### [What is being asked]
Everything in the entries below except the pictures must be returned exactly.

↓↓↓

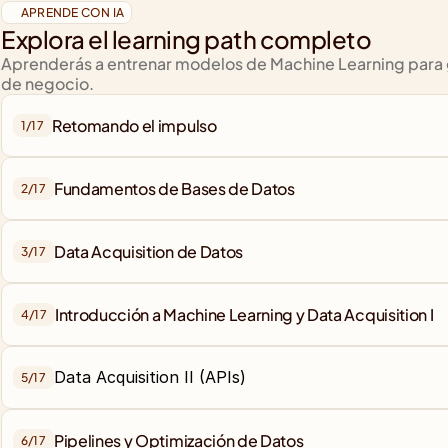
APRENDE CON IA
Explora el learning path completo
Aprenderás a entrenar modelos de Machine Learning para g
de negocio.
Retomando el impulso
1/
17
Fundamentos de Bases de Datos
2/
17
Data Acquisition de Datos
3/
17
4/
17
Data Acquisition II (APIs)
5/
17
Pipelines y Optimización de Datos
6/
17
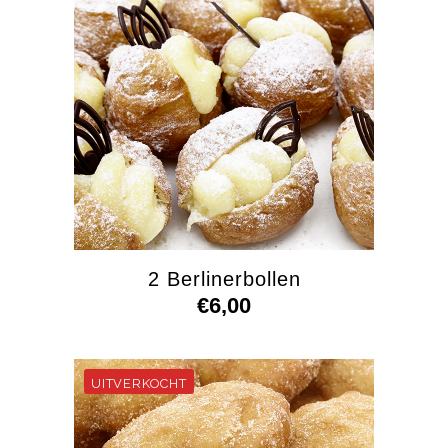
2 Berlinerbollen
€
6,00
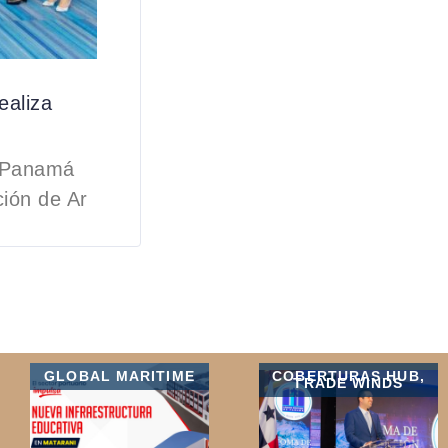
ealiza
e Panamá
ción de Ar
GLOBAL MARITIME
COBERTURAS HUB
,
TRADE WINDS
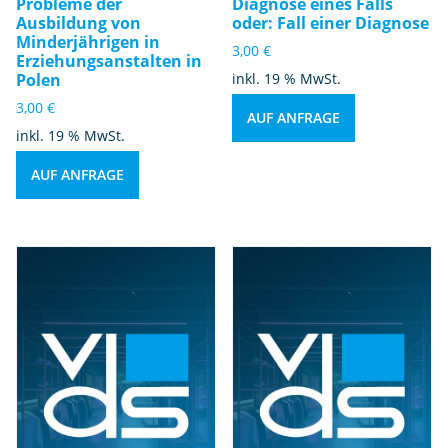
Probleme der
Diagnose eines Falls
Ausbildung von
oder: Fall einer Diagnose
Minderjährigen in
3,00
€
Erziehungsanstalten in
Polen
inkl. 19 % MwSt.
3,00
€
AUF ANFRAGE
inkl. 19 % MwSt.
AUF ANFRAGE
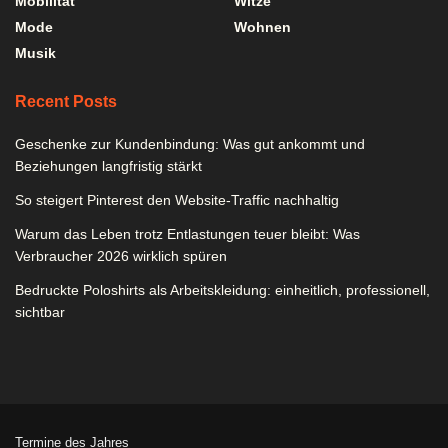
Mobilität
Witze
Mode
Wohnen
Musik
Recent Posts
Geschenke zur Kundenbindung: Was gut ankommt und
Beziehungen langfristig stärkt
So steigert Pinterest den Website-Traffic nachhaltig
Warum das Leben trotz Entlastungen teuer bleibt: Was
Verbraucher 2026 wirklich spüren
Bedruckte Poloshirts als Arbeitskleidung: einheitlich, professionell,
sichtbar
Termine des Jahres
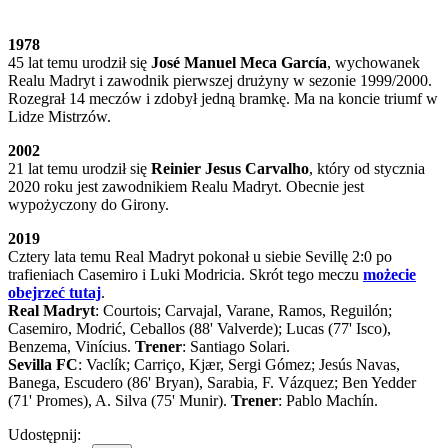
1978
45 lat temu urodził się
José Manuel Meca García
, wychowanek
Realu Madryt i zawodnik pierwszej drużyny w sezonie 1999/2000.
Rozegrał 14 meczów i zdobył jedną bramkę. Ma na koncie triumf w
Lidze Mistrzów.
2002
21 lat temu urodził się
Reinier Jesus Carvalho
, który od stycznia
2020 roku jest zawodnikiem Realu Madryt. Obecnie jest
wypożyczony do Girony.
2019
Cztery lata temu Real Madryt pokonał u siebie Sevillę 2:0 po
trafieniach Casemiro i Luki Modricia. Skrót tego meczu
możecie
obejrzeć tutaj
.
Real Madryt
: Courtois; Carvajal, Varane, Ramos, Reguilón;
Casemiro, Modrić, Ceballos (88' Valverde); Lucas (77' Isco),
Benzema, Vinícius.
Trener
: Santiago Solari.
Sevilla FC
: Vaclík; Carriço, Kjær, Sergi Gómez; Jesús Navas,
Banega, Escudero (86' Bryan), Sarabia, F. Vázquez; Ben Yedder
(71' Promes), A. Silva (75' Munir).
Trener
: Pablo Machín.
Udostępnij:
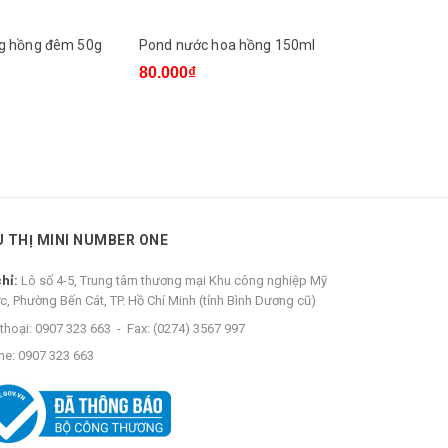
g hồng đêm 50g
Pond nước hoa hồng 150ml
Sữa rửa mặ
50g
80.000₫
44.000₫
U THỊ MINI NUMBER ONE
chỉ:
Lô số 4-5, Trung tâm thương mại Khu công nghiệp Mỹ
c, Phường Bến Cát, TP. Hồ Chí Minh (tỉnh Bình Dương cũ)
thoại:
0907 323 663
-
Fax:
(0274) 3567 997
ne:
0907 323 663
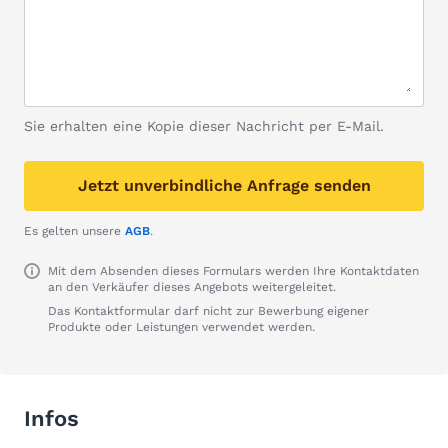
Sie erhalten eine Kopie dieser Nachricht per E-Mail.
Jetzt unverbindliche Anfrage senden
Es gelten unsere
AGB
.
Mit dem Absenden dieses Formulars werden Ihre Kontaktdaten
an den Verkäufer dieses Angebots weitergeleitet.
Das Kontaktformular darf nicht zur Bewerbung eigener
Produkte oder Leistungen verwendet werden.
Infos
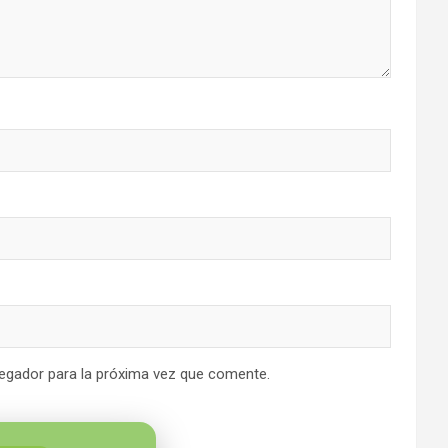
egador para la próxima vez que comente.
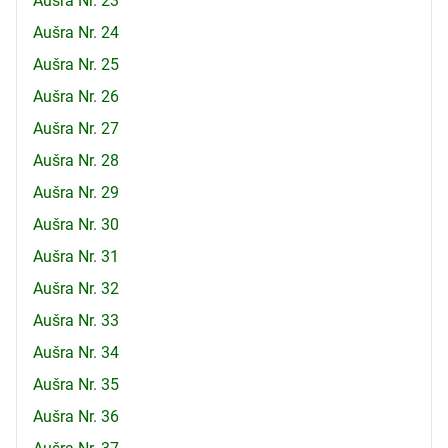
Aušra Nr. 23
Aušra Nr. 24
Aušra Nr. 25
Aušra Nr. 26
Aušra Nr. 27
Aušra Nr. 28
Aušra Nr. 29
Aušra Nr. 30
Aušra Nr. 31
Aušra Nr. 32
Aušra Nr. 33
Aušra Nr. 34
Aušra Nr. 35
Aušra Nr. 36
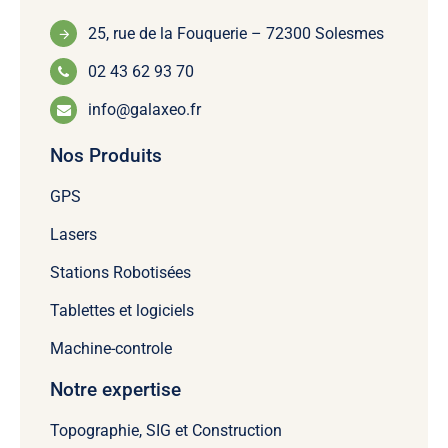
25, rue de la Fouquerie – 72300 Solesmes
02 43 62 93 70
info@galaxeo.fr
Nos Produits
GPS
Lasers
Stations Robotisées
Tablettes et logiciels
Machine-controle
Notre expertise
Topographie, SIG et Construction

↑↑↑

### [Exercise result]
APRENDE CON IA
Explora el learning path completo
Aprenderás a entrenar modelos de Machine Learning para g
de negocio.
Retomando el impulso
1/
17
Fundamentos de Bases de Datos
2/
17
Data Acquisition de Datos
3/
17
4/
17
Data Acquisition II (APIs)
5/
17
Pipelines y Optimización de Datos
6/
17
2 Berlinerbollen
€
6,00
ealiza
e Panamá
ción de Ar
GLOBAL MARITIME
COBERTURAS HUB
,
TRADE WINDS
Probleme der
Diagnose eines Falls
Ausbildung von
oder: Fall einer Diagnose
Minderjährigen in
3,00
€
Erziehungsanstalten in
Polen
inkl. 19 % MwSt.
3,00
€
AUF ANFRAGE
inkl. 19 % MwSt.
AUF ANFRAGE
Mobilität
Witze
Mode
Wohnen
Musik
Recent Posts
Geschenke zur Kundenbindung: Was gut ankommt und
Beziehungen langfristig stärkt
So steigert Pinterest den Website-Traffic nachhaltig
Warum das Leben trotz Entlastungen teuer bleibt: Was
Verbraucher 2026 wirklich spüren
Bedruckte Poloshirts als Arbeitskleidung: einheitlich, professionell,
sichtbar
Termine des Jahres
1978
45 lat temu urodził się
José Manuel Meca García
, wychowanek
Realu Madryt i zawodnik pierwszej drużyny w sezonie 1999/2000.
Rozegrał 14 meczów i zdobył jedną bramkę. Ma na koncie triumf w
Lidze Mistrzów.
2002
21 lat temu urodził się
Reinier Jesus Carvalho
, który od stycznia
2020 roku jest zawodnikiem Realu Madryt. Obecnie jest
wypożyczony do Girony.
2019
Cztery lata temu Real Madryt pokonał u siebie Sevillę 2:0 po
trafieniach Casemiro i Luki Modricia. Skrót tego meczu
możecie
obejrzeć tutaj
.
Real Madryt
: Courtois; Carvajal, Varane, Ramos, Reguilón;
Casemiro, Modrić, Ceballos (88' Valverde); Lucas (77' Isco),
Benzema, Vinícius.
Trener
: Santiago Solari.
Sevilla FC
: Vaclík; Carriço, Kjær, Sergi Gómez; Jesús Navas,
Banega, Escudero (86' Bryan), Sarabia, F. Vázquez; Ben Yedder
(71' Promes), A. Silva (75' Munir).
Trener
: Pablo Machín.
Udostępnij:
g hồng đêm 50g
Pond nước hoa hồng 150ml
Sữa rửa mặ
50g
80.000₫
44.000₫
U THỊ MINI NUMBER ONE
chỉ:
Lô số 4-5, Trung tâm thương mại Khu công nghiệp Mỹ
c, Phường Bến Cát, TP. Hồ Chí Minh (tỉnh Bình Dương cũ)
thoại:
0907 323 663
-
Fax:
(0274) 3567 997
ne:
0907 323 663
Sie erhalten eine Kopie dieser Nachricht per E-Mail.
Jetzt unverbindliche Anfrage senden
Es gelten unsere
AGB
.
Mit dem Absenden dieses Formulars werden Ihre Kontaktdaten
an den Verkäufer dieses Angebots weitergeleitet.
Das Kontaktformular darf nicht zur Bewerbung eigener
Produkte oder Leistungen verwendet werden.
Infos
egador para la próxima vez que comente.
Aušra Nr. 23
Aušra Nr. 24
Aušra Nr. 25
Aušra Nr. 26
Aušra Nr. 27
Aušra Nr. 28
Aušra Nr. 29
Aušra Nr. 30
Aušra Nr. 31
Aušra Nr. 32
Aušra Nr. 33
Aušra Nr. 34
Aušra Nr. 35
Aušra Nr. 36
25, rue de la Fouquerie – 72300 Solesmes
02 43 62 93 70
info@galaxeo.fr
Nos Produits
GPS
Lasers
Stations Robotisées
Tablettes et logiciels
Machine-controle
Notre expertise
Topographie, SIG et Construction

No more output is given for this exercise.